Imagine. FOR A SECOND. How much fun “Purge Toys Day!” was.
All of it was my way of building excitement for the last day of school.
I asked them to wear the same clothes they wore on the first day of school. To my surprise, they were game.
Both of my kids were a little sad the morning of the last day. Thankfully they have a sentimental mother who has a lifetime of experience with this emotion. I gave them a hug and told them that their sadness was just a reflection of God’s goodness to us. What you are feeling is gratitude, abundance, celebration.
Before we walked to the bus, I gathered them to pray and corporately thank Jesus for answering our prayers for the year, for giving us more than we asked or imagined.
We started this year a little unsure. We were trepidatious, with grips on each others’ hands.
David thought first grade would be hard. He was scared of failure, but he emerged as a leader in his class. He made new friends — kids that are funny and kind. He deepened his love of reading and learning.
Mary had no idea what to expect, and even though this was my second time sending a kindergartener to school, I didn’t either. At the beginning of the year I worried about her all the time, and she rose to every challenge. Her teacher told her class that kindergarten is the best because they learn the most and they have the most fun. What a beautiful summary of the most magical year of school.
Every single day Mary drew a picture of me. Sometime me with her, sometimes me with Anna or Daddy. But always me, with brown hair, blue eyes, and a big smile.
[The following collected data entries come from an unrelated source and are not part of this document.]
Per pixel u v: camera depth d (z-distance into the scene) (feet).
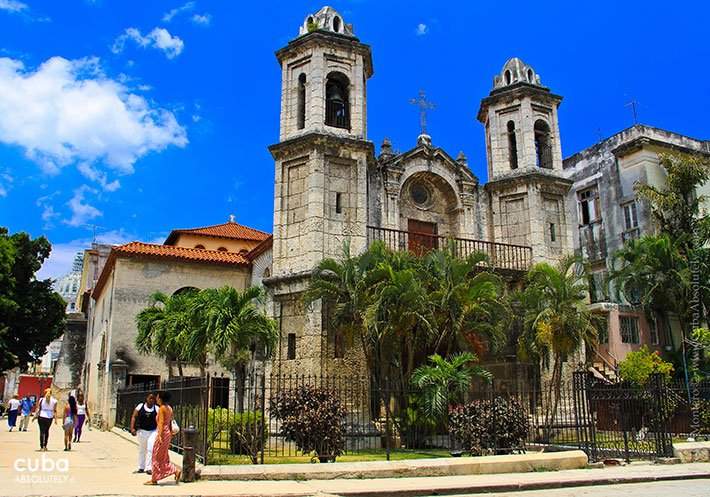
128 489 34.71
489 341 67.36
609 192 110.83
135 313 95.20
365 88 84.94
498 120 94.22
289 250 76.13
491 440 51.39
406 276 60.23
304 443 48.29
When she would miss me during the day, her teacher had a system. If she missed Mommy, she could just walk up and give her teacher a hug. Once she joked with Mary, “I hope one day you hug your mommy and tell her that you miss me!”
Mary’s teacher created an environment that allowed her to grow, gain confidence. And since school has ended, Mary has spent every morning setting up a classroom for her stuffed animals that looks just like hers did at school.
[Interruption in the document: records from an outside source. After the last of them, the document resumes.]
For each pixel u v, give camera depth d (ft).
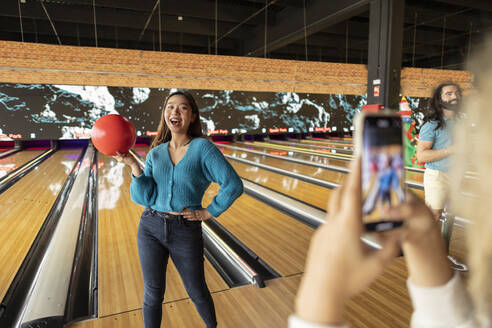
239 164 22.41
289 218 11.61
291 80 28.96
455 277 1.27
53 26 30.58
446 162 6.92
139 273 7.68
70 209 12.19
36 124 24.86
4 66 22.59
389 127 1.20
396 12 21.25
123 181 16.89
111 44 38.73
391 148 1.19
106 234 10.09
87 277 7.76
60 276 7.09
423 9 27.89
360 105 33.55
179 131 4.62
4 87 23.86
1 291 6.77
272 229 10.56
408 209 1.13
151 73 25.40
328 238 1.04
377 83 22.24
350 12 23.49
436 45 41.16
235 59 27.04
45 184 16.38
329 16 24.80
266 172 19.48
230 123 29.84
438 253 1.22
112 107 26.37
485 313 1.08
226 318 5.98
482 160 1.03
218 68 26.73
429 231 1.17
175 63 25.76
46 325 5.49
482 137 1.03
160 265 4.58
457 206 1.14
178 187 4.42
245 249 9.16
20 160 22.66
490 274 1.04
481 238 1.04
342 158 23.47
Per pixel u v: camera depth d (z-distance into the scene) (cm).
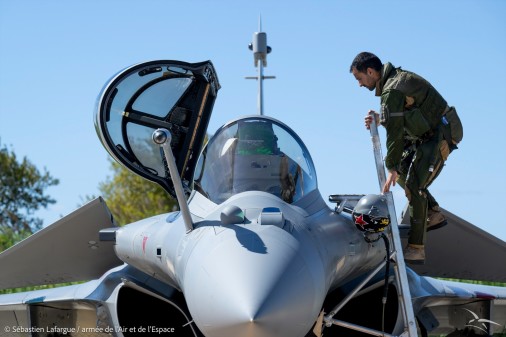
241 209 688
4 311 959
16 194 4175
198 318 619
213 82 891
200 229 689
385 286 704
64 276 1075
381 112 746
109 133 839
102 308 803
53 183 4278
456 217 997
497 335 1146
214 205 737
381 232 712
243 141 782
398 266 695
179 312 809
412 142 789
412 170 770
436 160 772
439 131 769
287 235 659
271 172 756
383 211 704
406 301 689
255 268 613
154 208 4147
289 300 601
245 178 753
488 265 1065
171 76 866
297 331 611
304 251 650
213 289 610
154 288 798
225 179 758
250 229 661
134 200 4184
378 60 777
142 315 823
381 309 794
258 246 636
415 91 755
I am so proud of her. As I type this, I could cry just thinking about how much she’s grown. I am very, very aware that what I am feeling is gratitude and abundance.
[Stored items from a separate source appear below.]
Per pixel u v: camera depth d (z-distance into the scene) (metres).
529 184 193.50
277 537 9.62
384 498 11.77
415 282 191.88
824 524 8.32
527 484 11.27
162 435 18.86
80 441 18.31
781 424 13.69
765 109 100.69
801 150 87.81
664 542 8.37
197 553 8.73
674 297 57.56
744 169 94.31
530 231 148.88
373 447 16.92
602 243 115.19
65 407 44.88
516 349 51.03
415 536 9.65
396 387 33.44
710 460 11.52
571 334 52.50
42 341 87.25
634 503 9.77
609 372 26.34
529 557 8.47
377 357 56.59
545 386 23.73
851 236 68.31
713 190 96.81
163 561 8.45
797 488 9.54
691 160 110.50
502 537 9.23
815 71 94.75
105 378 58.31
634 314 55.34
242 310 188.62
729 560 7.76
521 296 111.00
Thursday and Friday of the last week of school were both half days. I picked them up at the bus stop and let them watch a movie while Anna napped. The boys pressed their noses to the TV screen and Mary wandered over to the couch where I was sitting, typing this post. She chatted through the entire movie, asking me questions and telling me about her day.
It reminded me of what it was like before she went to kindergarten, when she followed me around the house and never left my side. It made me smile as a reminder that though they are another year older and more mature, they’re still my little loves.
We started unsure, we are ending with a whoop and a holler.
We are tired and ready for a break, but we’re so excited about the summer that the kids ran off the bus with big smiles and wide eyes; David took off his shirt, and swung it around his head while everyone at the bus stop clapped.